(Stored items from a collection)
>>

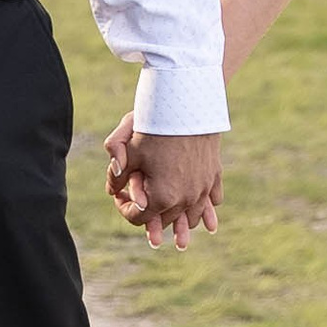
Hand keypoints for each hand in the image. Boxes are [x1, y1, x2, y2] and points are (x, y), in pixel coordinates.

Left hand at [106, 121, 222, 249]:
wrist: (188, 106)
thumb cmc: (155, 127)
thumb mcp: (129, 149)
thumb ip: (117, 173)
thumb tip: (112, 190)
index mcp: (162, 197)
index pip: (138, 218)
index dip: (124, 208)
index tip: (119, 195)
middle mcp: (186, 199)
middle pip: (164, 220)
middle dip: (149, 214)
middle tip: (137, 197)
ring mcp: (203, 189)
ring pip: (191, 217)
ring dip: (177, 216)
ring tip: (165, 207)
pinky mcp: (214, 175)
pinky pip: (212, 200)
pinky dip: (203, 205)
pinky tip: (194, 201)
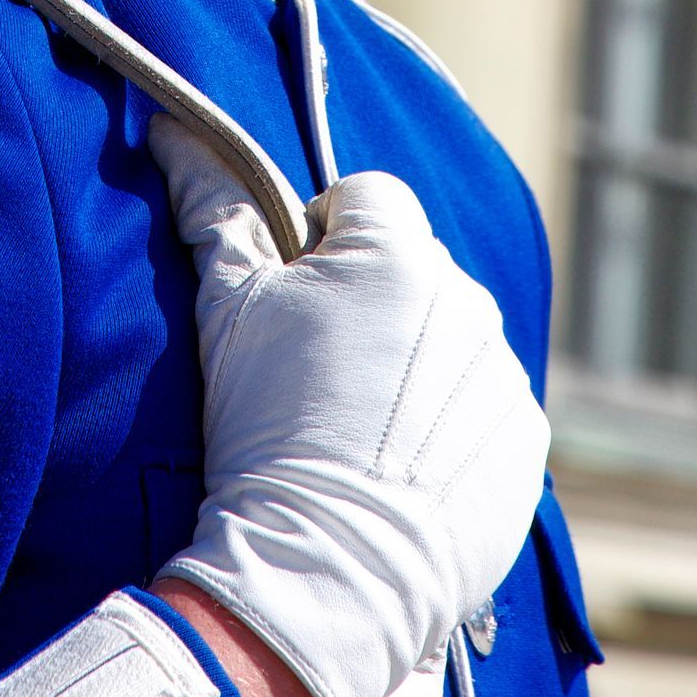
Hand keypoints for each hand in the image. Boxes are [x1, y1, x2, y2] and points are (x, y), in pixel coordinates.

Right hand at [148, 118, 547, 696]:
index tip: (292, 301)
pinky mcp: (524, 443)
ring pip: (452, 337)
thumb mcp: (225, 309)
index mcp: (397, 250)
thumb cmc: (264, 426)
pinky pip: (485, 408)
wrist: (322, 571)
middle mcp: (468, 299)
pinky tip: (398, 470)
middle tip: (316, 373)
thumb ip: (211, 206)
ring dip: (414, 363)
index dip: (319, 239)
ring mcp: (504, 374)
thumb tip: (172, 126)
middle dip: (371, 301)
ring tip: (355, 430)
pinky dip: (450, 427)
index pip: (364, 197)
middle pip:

<<

> **DIRECTIONS FOR THIS TASK**
What is needed is every entry written out word for word, with no pictures.

> **WRITTEN SOLUTION**
Hand keypoints for each hand in the image. Boxes are [x1, y1, x2, y2] and points are (x, y), in pixel coordinates.

Left hand at [106, 121, 222, 249]:
wrist: (188, 106)
thumb cmc: (155, 127)
thumb mcp: (129, 149)
thumb ip: (117, 173)
thumb tip: (112, 190)
index mcp: (162, 197)
index pip: (138, 218)
index dip: (124, 208)
index tip: (119, 195)
middle mcp: (186, 199)
middle pip: (164, 220)
middle dip: (149, 214)
middle tip: (137, 197)
ring mcp: (203, 189)
ring pip: (191, 217)
ring dip: (177, 216)
ring tip: (165, 207)
pinky mcp: (214, 175)
pinky pip: (212, 200)
pinky dip: (203, 205)
pinky tip: (194, 201)
Hand keypoints for each hand in the image. Boxes are [x1, y1, x2, y2] and points are (x, y), in pixel coordinates.

Right hand at [148, 118, 547, 696]:
index tip: (292, 301)
pinky mcp: (524, 443)
ring pip: (452, 337)
thumb mcp: (225, 309)
index mcp: (397, 250)
thumb cmc: (264, 426)
pinky pip: (485, 408)
wrist: (322, 571)
middle mcp: (468, 299)
pinky tip: (398, 470)
middle tip: (316, 373)
thumb ip: (211, 206)
ring dip: (414, 363)
index dip: (319, 239)
ring mcp: (504, 374)
thumb tip: (172, 126)
middle dip: (371, 301)
ring tip: (355, 430)
pinky dip: (450, 427)
index pip: (364, 197)
middle pip:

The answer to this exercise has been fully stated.